PROBLEM DESCRIPTION =
Copy nothing from the entries below except the lines from the one containing "middle tip: (360, 120)" through the one containing "middle tip: (609, 1157)", and copy those exactly.

SOURCE RECORDS =

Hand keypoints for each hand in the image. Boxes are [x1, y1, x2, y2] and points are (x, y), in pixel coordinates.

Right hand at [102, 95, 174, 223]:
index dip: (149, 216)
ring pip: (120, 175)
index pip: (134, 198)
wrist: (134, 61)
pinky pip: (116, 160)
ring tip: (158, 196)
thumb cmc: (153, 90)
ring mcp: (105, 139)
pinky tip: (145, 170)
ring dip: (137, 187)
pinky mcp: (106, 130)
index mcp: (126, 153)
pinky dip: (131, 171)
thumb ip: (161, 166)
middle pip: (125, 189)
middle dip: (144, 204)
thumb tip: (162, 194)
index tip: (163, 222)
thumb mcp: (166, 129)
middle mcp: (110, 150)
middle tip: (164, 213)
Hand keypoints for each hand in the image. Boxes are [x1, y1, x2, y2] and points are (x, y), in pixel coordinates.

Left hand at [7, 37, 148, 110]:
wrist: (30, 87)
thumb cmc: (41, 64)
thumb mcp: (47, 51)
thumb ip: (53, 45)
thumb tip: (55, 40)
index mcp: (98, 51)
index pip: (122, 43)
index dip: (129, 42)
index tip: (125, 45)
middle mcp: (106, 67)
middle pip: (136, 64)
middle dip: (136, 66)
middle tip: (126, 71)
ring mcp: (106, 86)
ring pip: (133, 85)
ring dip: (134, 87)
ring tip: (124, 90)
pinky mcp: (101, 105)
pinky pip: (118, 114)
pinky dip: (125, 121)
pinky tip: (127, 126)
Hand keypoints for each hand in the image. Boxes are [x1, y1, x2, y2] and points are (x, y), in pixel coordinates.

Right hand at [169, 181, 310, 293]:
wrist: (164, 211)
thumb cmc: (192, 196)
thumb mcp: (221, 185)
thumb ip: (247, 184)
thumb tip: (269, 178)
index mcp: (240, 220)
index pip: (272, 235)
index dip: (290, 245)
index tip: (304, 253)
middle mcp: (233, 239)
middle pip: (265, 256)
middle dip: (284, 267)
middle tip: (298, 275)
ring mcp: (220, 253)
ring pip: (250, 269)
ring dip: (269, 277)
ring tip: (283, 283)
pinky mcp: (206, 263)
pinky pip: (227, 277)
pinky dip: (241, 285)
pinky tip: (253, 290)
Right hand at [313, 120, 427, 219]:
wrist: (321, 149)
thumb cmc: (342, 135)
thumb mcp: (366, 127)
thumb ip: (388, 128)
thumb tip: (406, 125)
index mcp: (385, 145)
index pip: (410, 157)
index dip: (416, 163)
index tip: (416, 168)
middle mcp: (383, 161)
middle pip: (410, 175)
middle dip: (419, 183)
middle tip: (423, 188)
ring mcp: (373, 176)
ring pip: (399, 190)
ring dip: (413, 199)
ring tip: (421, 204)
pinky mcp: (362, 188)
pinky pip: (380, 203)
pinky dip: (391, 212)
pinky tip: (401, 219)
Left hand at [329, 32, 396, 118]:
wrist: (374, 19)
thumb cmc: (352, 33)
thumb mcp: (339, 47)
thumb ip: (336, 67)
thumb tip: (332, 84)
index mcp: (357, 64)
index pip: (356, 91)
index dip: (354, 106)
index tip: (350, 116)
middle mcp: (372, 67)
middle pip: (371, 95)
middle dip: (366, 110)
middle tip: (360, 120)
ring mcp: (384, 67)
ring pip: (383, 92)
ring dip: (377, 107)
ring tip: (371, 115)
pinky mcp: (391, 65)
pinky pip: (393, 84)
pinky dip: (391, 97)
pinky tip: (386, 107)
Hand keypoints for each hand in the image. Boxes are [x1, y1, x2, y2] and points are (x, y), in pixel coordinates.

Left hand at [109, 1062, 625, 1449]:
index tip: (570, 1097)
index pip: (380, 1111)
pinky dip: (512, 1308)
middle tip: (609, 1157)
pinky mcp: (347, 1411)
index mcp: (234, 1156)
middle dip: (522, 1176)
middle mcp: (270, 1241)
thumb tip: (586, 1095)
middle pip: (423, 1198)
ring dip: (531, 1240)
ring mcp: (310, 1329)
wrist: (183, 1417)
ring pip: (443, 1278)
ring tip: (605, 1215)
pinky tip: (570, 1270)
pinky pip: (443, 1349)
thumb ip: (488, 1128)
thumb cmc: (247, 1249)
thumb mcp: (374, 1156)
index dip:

ANSWER BELOW =
middle tip: (360, 120)
ring mcp: (384, 67)
ring pip: (383, 92)
ring dip: (377, 107)
ring tip: (371, 115)
pinky mcp: (391, 65)
pinky pip: (393, 84)
pinky dip: (391, 97)
pinky tip: (386, 107)
Hand keypoints for each hand in the image. Boxes are [x1, y1, x2, y2] and points are (x, y), in pixel coordinates.

Left hand at [109, 1062, 625, 1449]:
index tip: (570, 1097)
index pip: (380, 1111)
pinky dip: (512, 1308)
middle tip: (609, 1157)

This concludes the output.